Lungy is a mindful breathing app that “generates an interactive audio-visual experience” as you breath into it, says Hale. As well as being “more engaging and fun”, he adds that it also provides the user with “real time feedback and tips” in the form of “qualitative data”.

Once users have finished a breathing exercise, the app “abstracts your breathing volume into everyday objects”, Hale explains. Instead of just numbers and data, it lets you know whether you have breathed out the volume of a basketball or a coconut.

Aiming to keep users consistent, Hale included a reminder feature which can be set to any time of day.

Though in its current form Lungy is a wellness app, Hale says that there is potential to develop the breath-measuring smart phone technology into a something that “compliments or even replaces” spirometers and peak flow metres (a device that measures how fast air leaves your lungs when you exhale forcefully).

As a digital medical device, Lungy could help asthmatics to record results more regularly and help to determine the severity of COPD.

There is also a sustainability argument, as spirometers and peak flow metres are made from plastic. A digital solution would mean no CO2 emissions from manufacturing and less plastic waste.

What needs to change?

Hale describes app design as an iterative process which he finds different to any other field of design due to the fact that “it’s never really finished” and can be updated and improved.

Lungy’s current purpose is to help people with stress, anxiety and sleep issues. Hale intends to keep this app as a separate entity to the medical device version, which he calls Lungy Health.

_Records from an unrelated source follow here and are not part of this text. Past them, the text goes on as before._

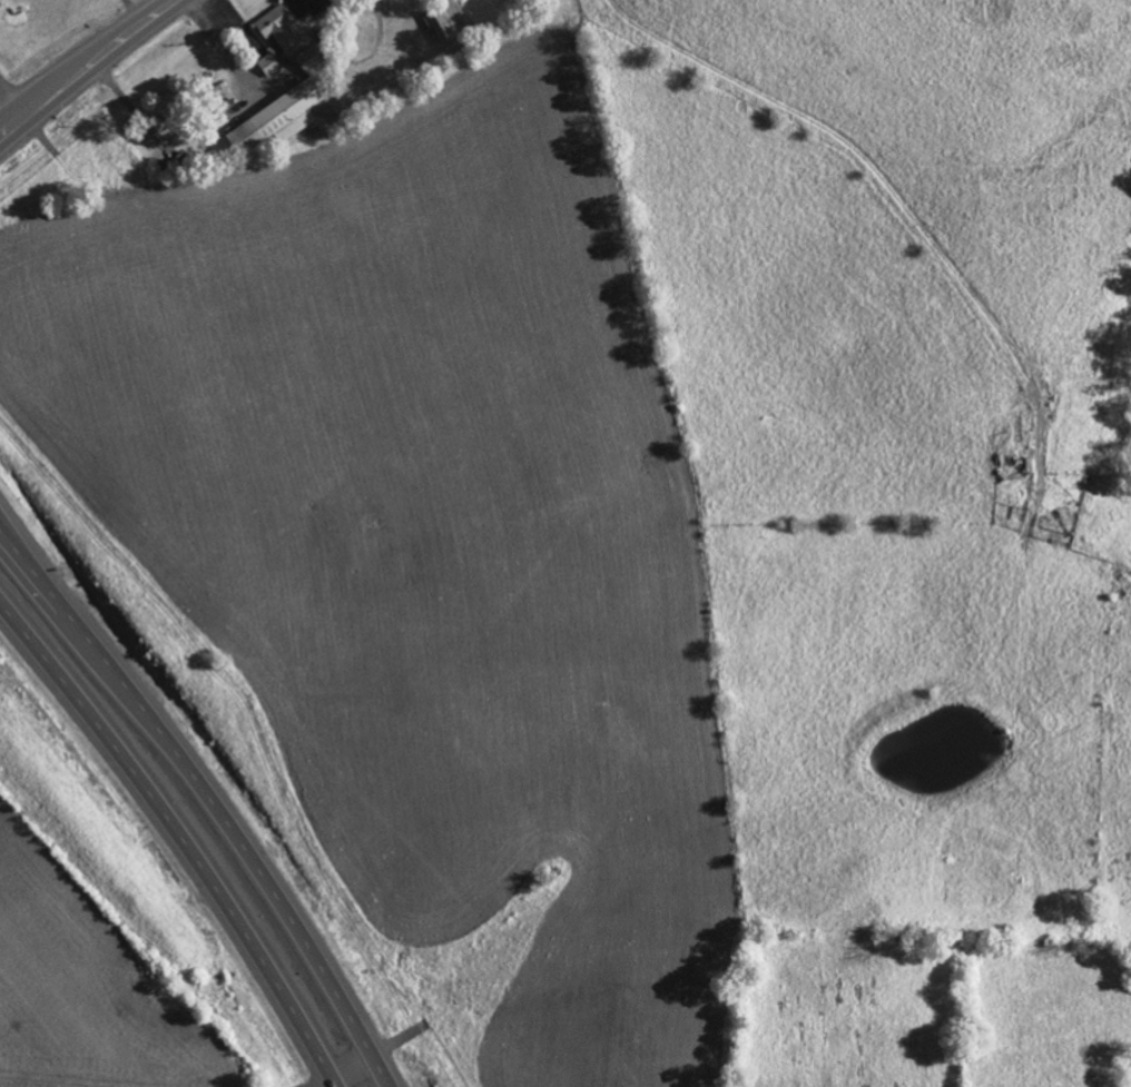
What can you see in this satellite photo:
building: (314, 4)
building: (441, 25)
building: (276, 36)
road: (223, 47)
building: (310, 61)
road: (85, 65)
road: (12, 96)
building: (276, 118)
road: (211, 793)
road: (182, 833)
road: (370, 1056)

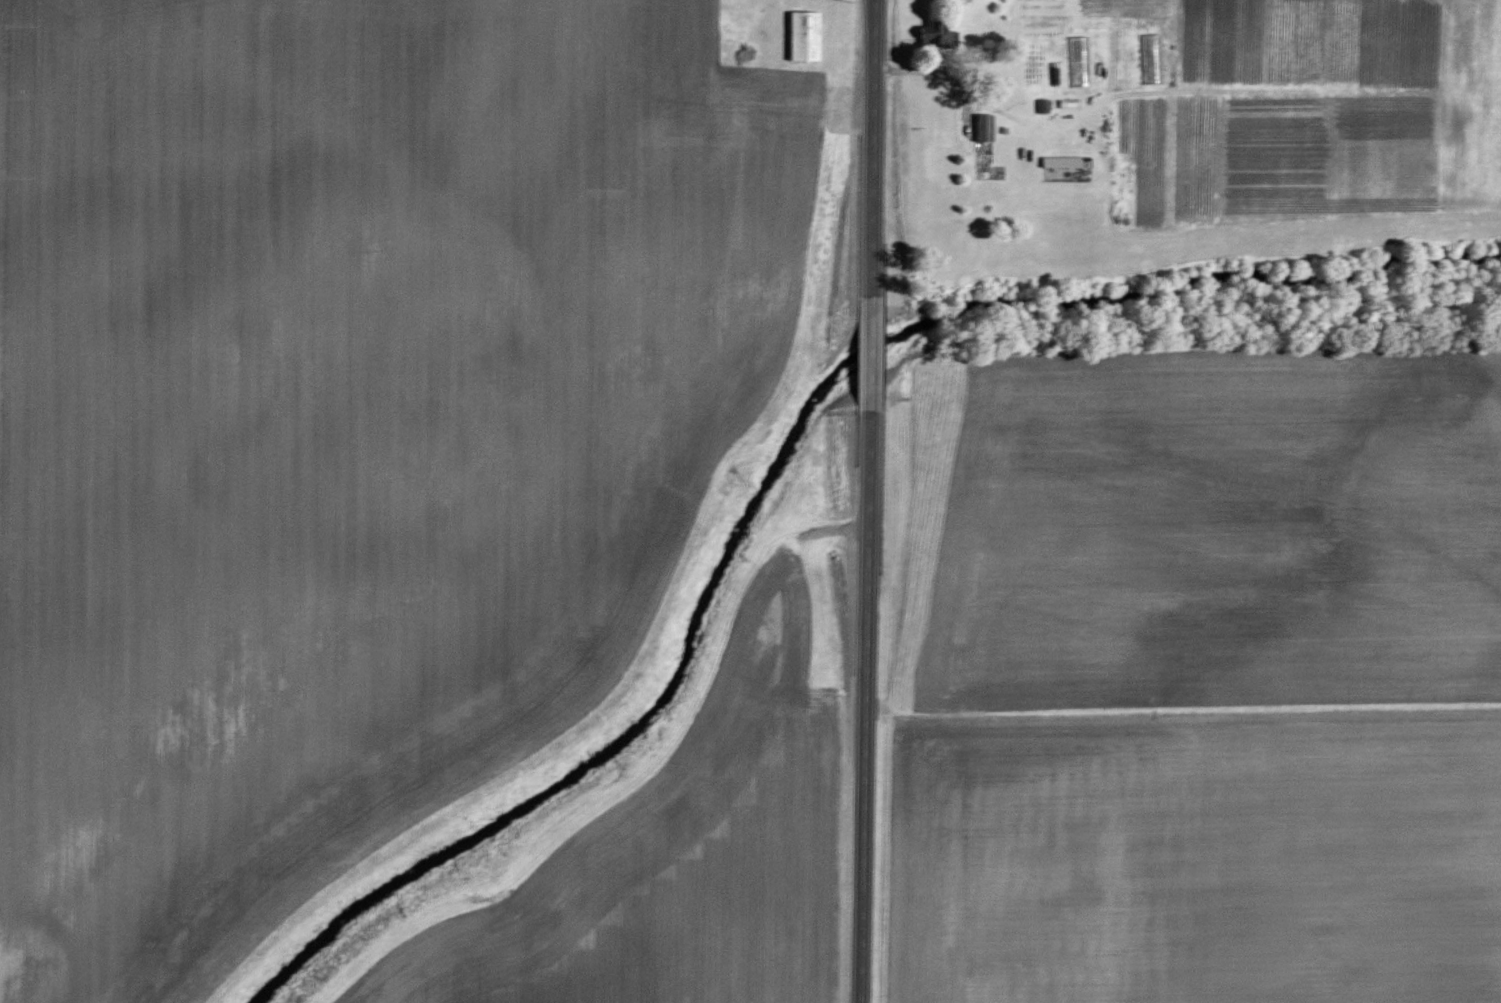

To take the tech to the next level, Hale says it would need to be certified in some way and have “medical device clearance”. While the smart phone tech can recognise and measure breathing, it needs to be tested for accuracy and “calibrated and validated” against “real world values”, Hale explains.

He adds that he would also make design changes to the platform itself to “personalise it to people with respiratory problems”. The idea is that the medical device version would allow users to input their diagnosis and level of function and provide a personalised breathing exercise plan that they can follow.

Another element would be a portal for clinicians where they can remotely track how their patients are doing through the app, keeping on top of improvement or decline in lung function.

Hale is hoping to do clinical studies this year, continuing his work with Asthma and Lung UK and involving patient focus groups to redevelop the platform.

While they will have different functions and the medical device version might have a “slightly cleaner aesthetic”, Hale says that both Lungy apps will have “consistent visual language”.

Can smartphones replace human interaction?

“Smartphones aren’t going away so they do offer a very powerful tool”, he says, although he does not think many companies have “cracked it” in the healthcare sector. Some NHS hospitals still use fax machines and disjointed computer systems despite their being “huge opportunities to use technologies more effectively and efficiently”, according to Hale.

“Digital health will not replace the interaction between patients and clinicians, at least not in the next 50 to 100 years”, he says, adding that in-person interaction has “therapeutic” benefits that you cannot get from digital. That being said, Hale believes that “the nature of healthcare systems” and their limited resources means that developing these technologies goes hand in hand with being able to deliver proper care.